Der Autor der Broschüre beschreibt, wie er aufgrund einer Empfehlung eines Abends zusammen mit seinem Instrument auf ein Landgut gebracht wird, das von der Beschreibung her auffallende Ähnlichkeit mit Bischoffwerders Besitz bei Marquardt aufweist. Fontane merkt allerdings an:

„Der betreffende Brief gibt sich das Ansehen, als sei er aus Wien datiert und als habe die ganze Szene auf einem Landgut in der Nähe Wiens gespielt. Wer aber je in Marquardt war, und den dortigen Park, den See, die Grotte, das Schloß und seinen tiefen Doppelkeller kennengelernt hat, dem wird sichs zunächst aufdrängen, daß hier durchaus Marquardt gemeint sein müsse. Es ist aber trotz alledem nicht der Fall, kann nicht sein, da Marquardt erst 1795 in die Hände Bischofswerders kam.“

An jenem Abend nun soll der Autor lediglich auf ein Zeichen hin etwas auf der Glasharmonika spielen. Während er wartet, hat er aber auch Gelegenheit, die Zeremonie teilweise zu beobachten. Er sieht, dass in einer mit Totengerippen ausgestatteten Kellergruft eine offenbar durch Aderlass bewusstlos gewordene Person in einen Sarg gelegt wird, umringt von schwarzbemantelten Gestalten mit blankem Degen. Später kommt die bewusstlose Person in einer Laube im feenhaft illuminierten Park („Alles in grünem Feuer – unzählige flammende Lampen – Gemurmle entfernter Wasserfälle – künstlicher Nachtigallengesang – Blüthenduft, u.s.w. kurz, alles schien überirdisch, und die Natur in Zauber aufgelöst zu seyn.“.) wieder zu sich und hört in diesem Augenblick die magischen Klänge der Glasharmonika. Schließlich verschwindet die vermummte Gesellschaft im rückwärtigen Teil des Parkes und der Autor kann weiter nichts mehr beobachten.

Weiteres ist nicht bekannt und Fontane belässt es dabei.
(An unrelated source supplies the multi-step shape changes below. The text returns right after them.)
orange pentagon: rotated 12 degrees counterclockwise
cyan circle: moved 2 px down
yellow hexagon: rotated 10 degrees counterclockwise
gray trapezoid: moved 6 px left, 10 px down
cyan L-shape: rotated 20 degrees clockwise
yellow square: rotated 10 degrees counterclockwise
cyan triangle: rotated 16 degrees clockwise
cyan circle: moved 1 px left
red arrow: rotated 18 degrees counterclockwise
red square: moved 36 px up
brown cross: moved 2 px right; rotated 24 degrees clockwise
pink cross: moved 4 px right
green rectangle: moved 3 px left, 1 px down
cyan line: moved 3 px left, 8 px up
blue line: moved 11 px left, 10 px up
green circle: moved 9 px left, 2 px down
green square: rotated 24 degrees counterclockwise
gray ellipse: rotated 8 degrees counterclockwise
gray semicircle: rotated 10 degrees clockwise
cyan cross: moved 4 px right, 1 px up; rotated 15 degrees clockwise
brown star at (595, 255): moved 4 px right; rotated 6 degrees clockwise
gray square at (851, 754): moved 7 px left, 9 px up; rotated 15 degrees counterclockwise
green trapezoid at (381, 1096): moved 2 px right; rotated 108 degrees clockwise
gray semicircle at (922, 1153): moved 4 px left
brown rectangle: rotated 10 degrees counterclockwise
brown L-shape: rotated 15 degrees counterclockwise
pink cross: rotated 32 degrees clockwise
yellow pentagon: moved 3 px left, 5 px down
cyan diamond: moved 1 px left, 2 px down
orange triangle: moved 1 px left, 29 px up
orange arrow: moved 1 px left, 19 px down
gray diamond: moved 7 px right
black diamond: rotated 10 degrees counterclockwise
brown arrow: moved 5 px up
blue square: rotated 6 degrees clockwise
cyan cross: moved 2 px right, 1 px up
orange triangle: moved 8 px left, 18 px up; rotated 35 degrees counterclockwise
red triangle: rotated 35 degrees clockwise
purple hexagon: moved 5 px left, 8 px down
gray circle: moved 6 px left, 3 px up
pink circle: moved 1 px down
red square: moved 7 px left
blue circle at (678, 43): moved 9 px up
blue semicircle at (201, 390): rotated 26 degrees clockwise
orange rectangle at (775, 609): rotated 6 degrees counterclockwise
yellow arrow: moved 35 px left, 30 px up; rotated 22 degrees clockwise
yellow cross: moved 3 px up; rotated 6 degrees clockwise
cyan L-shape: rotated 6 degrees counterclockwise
Er schreibt dann, überleitend zu seiner Darstellung der Gold- und Rosenkreuzer, die sich in ihren spukhaften Inszenierungen ähnlich theatralischer Mittel bedienten: „Die vorstehende Schilderung hat uns bereits in eine Gruppe von Ordensverbindungen (oder doch bis an die Grenze derselben) geführt, in denen ‚Erscheinungen‘ als Nervenstimulus und dieser wieder als ‚Mittel zum Zweck‘ die Hauptsache waren.“

Einzelnachweise

  1. 1 2 3 Theodor Fontane: Wanderungen durch die Mark Brandenburg. Band 3 (Havelland) „Potsdam und Umgebung“, Geheime Gesellschaften im achtzehnten Jahrhundert, Schwindel-Orden; zeno.org
  2. Hans-Joachim Neumann: Friedrich Wilhelm II. Preußen unter den Rosenkreuzern. Edition q, Berlin 1997, ISBN 3-86124-332-6, S. 95.
  3. Karl Leopold Röllig: Über die Harmonika. Ein Fragment. Berlin 1787, S. 10–12, urn:nbn:de:bvb:12-bsb00017285-3
  4. „Harmonikaorden“ ist also ein von Fontane geprägter Notname.
  5. Röllig: Über die Harmonika. Berlin 1787, S. 11.